▸ TASK DETAILS
In the text of every item below, swap "mood board" for "collection" and reproduce the rest of each text unchanged. Leave out the pictures.

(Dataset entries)
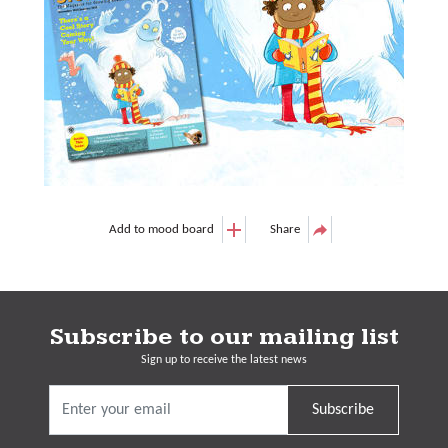
Add to mood board
Share
Subscribe to our mailing list
Sign up to receive the latest news
Subscribe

▸ SOLUTION
Add to collection
Share
Subscribe to our mailing list
Sign up to receive the latest news
Subscribe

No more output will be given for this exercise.